Pseudonym: | Jack Yeovil |
Birth Date: | 31 July 1959 |
Birth Place: | Brixton, London, England |
Occupation: | Film critic, journalist, writer |
Kim James Newman (born 31 July 1959) is an English journalist, film critic and fiction writer.[1] He is interested in film history and horror fiction—both of which he attributes to seeing Tod Browning's Dracula at the age of eleven—and alternative history. He has won the Bram Stoker Award, the International Horror Guild Award and the BSFA award.

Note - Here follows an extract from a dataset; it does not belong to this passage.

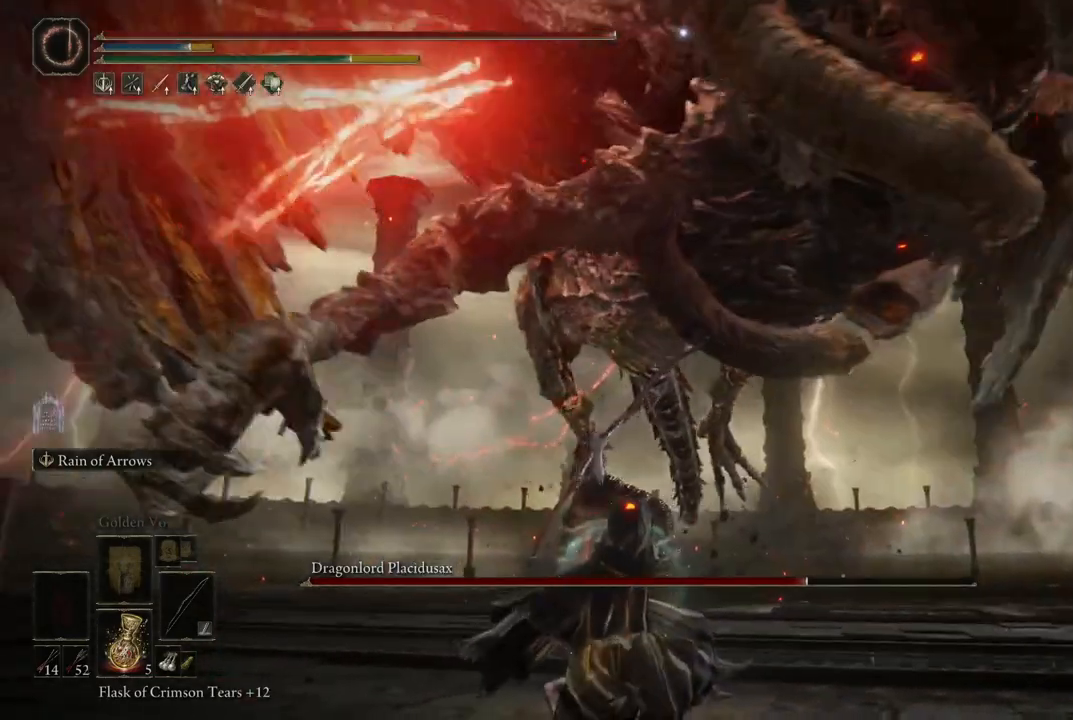
{"dt_ms": 500, "buttons": [], "left_stick": "down", "right_stick": "center", "events": [[267, "B", "down"], [317, "left_stick", "down"], [367, "B", "up"], [450, "B", "down"], [483, "B", "up"]]}
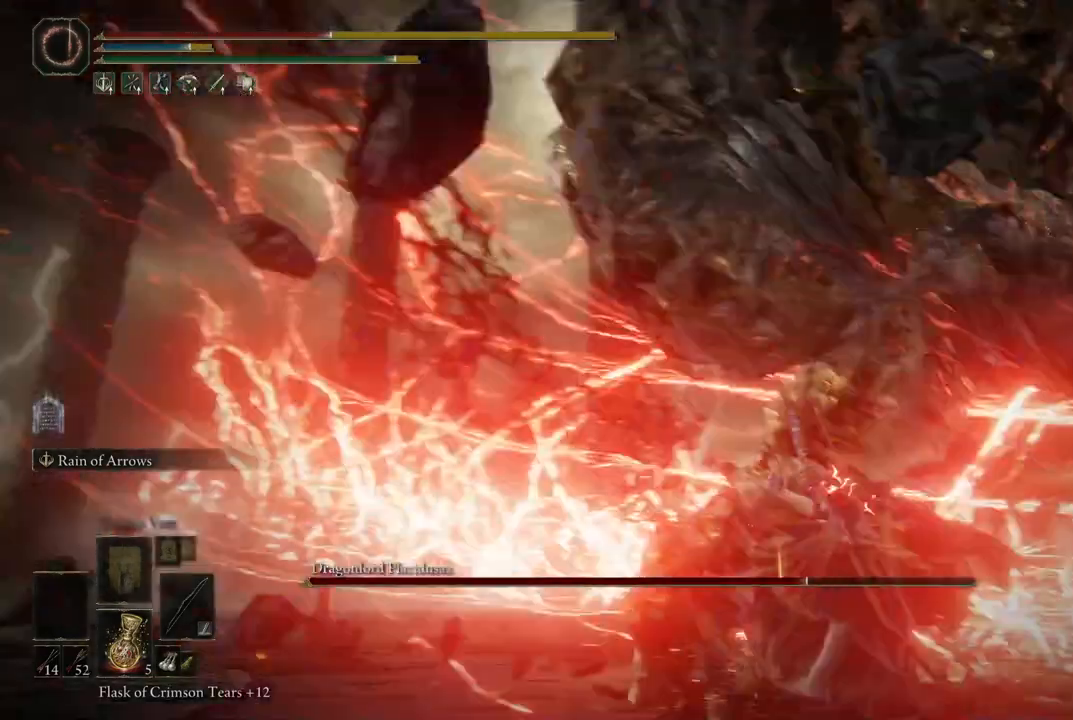
{"dt_ms": 500, "buttons": [], "left_stick": "down", "right_stick": "left", "events": [[317, "right_stick", "left"]]}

Kim Newman was born 31 July 1959 in Brixton, London, the son of Bryan Michael Newman and Julia Christen Newman, both potters.[2] His sister, Sasha, was born in 1961, and their mother died in 2003. Newman attended "a progressive kindergarten and a primary school in Brixton, and then Huish Episcopi County Primary School in Langport, Somerset". In 1966 the family moved to Aller, Somerset. He was educated at Dr. Morgan's Grammar School for Boys in Bridgwater.[3] While he attended, the school merged with two others to become Haygrove Comprehensive. He graduated from the University of Sussex with an English degree in 1980 and set a short story, Angel Down, Sussex (1999) in the area. Newman acted in school plays and with the Bridgwater Youth Theatre.
Early in his career, Newman was a journalist for the magazines City Limits and Knave.
Newman's first two books were the non-fiction Ghastly Beyond Belief: The Science Fiction and Fantasy Book of Quotations (1985), co-written with his friend Neil Gaiman, a light-hearted tribute to entertainingly bad prose in fantastic fiction and Nightmare Movies: A Critical History of the Horror Film, 1968–88 (1988) is a serious history of horror films. An expanded edition, an update of his overview of post-1968 genre cinema, was published in 2011. Nightmare Movies was followed by Wild West Movies: Or How the West Was Found, Won, Lost, Lied About, Filmed and Forgotten (1990) and Millennium Movies: End of the World Cinema (1999). Newman's non-fiction also includes the BFI Companion to Horror (1996).
Newman and Stephen Jones jointly edited Horror: 100 Best Books, the 1988 horror volume in Xanadu's 100 Best series and Horror: Another 100 Best Books, a 2005 sequel from Carroll & Graf, U.S. publisher of the series. The books comprise 100 essays by 100 horror writers about 100 horror books and both won the annual Bram Stoker Award for Best Non-Fiction.[4]
Newman is a contributing editor to the UK film magazine Empire, as well as writing the monthly segment, "Kim Newman's Video Dungeon", in which he gives often scathing reviews of recently released straight-to-video horror films. He contributes to Rotten Tomatoes, Venue, Video Watchdog ('The Perfectionist's Guide to Fantastic Video') and Sight and Sound.[5] Newman is the author of the Doctor Who entry in the British Film Institute's book series on TV Classics.[6] In 2018, Newman became the chief writer on the BBC Four documentary series Mark Kermode's Secrets of Cinema.
Newman participated in the 2012 Sight & Sound critics' poll, where he listed his ten favorite films as follows: , Apocalypse Now, A Canterbury Tale, Céline and Julie Go Boating, Citizen Kane, Duck Amuck, Let's Scare Jessica to Death, Mulholland Drive, Notorious, and To Have and Have Not.[7]
Newman's first published novel was The Night Mayor (1989), set in a virtual reality, based on old black-and-white detective movies.[8] In the same year, as "Jack Yeovil", he began contributing to a series of novels published by Games Workshop, set in the world of their Warhammer and Dark Future wargaming and role-playing games. Games Workshop's fiction imprint Black Flame returned the Dark Future books to print in 2006, publishing Demon Download, Krokodil Tears, Comeback Tour and the expanded, 250-page version of the short story "Route 666".
Anno Dracula was published in 1992. The novel is set in 1888, during Jack the Ripper's killing spree—but a different 1888, in which Dracula became the ruler of England. Anno Dracula was followed by the Anno Dracula series of novels and shorter works, that followed the same alternative history. The fourth novel in the series was published in 2013 as Johnny Alucard.[9]
Other novels include Life's Lottery (1999), in which the protagonist's life story is determined by the reader's choices[10] (an adult version of the Choose Your Own Adventure series of children's books), The Quorum (1994), Jago (1991) and Bad Dreams (1990).
Newman wrote a Doctor Who novella, Time and Relative in 2001.
Newman has been nominated for the Rondo Hatton Classic Horror Award six times and for the World Fantasy Award seven times.